• [INSTRUCTIONS FOR THE TASK]: Can you reproduce every entry that follows word for word, with each line left unchanged?

• [GIVEN RECORDS]:
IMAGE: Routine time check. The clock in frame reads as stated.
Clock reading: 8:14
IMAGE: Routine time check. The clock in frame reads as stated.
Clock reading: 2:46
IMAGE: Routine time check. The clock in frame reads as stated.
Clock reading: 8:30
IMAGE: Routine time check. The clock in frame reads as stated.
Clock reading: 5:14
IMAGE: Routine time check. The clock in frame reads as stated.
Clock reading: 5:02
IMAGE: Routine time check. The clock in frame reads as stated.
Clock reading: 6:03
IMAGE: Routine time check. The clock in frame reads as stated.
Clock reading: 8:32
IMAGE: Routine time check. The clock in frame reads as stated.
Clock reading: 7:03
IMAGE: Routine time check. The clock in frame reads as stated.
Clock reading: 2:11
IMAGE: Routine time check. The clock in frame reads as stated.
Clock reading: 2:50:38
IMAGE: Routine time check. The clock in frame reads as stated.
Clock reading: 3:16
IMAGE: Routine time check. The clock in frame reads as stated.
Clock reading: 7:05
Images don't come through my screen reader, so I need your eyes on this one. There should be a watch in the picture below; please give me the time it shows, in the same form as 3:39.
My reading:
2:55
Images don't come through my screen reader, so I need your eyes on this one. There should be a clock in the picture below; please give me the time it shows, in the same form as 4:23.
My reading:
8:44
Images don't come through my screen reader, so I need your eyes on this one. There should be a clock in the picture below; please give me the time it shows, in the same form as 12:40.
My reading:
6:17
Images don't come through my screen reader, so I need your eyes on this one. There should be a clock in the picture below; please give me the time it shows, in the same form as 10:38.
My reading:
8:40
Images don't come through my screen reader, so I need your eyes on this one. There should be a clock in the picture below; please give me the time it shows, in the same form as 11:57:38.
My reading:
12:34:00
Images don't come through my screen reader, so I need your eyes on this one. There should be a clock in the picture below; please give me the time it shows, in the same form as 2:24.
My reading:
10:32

• [RESPONSE TO THE EXERCISE]:
IMAGE: Routine time check. The clock in frame reads as stated.
Clock reading: 8:14
IMAGE: Routine time check. The clock in frame reads as stated.
Clock reading: 2:46
IMAGE: Routine time check. The clock in frame reads as stated.
Clock reading: 8:30
IMAGE: Routine time check. The clock in frame reads as stated.
Clock reading: 5:14
IMAGE: Routine time check. The clock in frame reads as stated.
Clock reading: 5:02
IMAGE: Routine time check. The clock in frame reads as stated.
Clock reading: 6:03
IMAGE: Routine time check. The clock in frame reads as stated.
Clock reading: 8:32
IMAGE: Routine time check. The clock in frame reads as stated.
Clock reading: 7:03
IMAGE: Routine time check. The clock in frame reads as stated.
Clock reading: 2:11
IMAGE: Routine time check. The clock in frame reads as stated.
Clock reading: 2:50:38
IMAGE: Routine time check. The clock in frame reads as stated.
Clock reading: 3:16
IMAGE: Routine time check. The clock in frame reads as stated.
Clock reading: 7:05
Images don't come through my screen reader, so I need your eyes on this one. There should be a watch in the picture below; please give me the time it shows, in the same form as 3:39.
My reading:
2:55
Images don't come through my screen reader, so I need your eyes on this one. There should be a clock in the picture below; please give me the time it shows, in the same form as 4:23.
My reading:
8:44
Images don't come through my screen reader, so I need your eyes on this one. There should be a clock in the picture below; please give me the time it shows, in the same form as 12:40.
My reading:
6:17
Images don't come through my screen reader, so I need your eyes on this one. There should be a clock in the picture below; please give me the time it shows, in the same form as 10:38.
My reading:
8:40
Images don't come through my screen reader, so I need your eyes on this one. There should be a clock in the picture below; please give me the time it shows, in the same form as 11:57:38.
My reading:
12:34:00
Images don't come through my screen reader, so I need your eyes on this one. There should be a clock in the picture below; please give me the time it shows, in the same form as 2:24.
My reading:
10:32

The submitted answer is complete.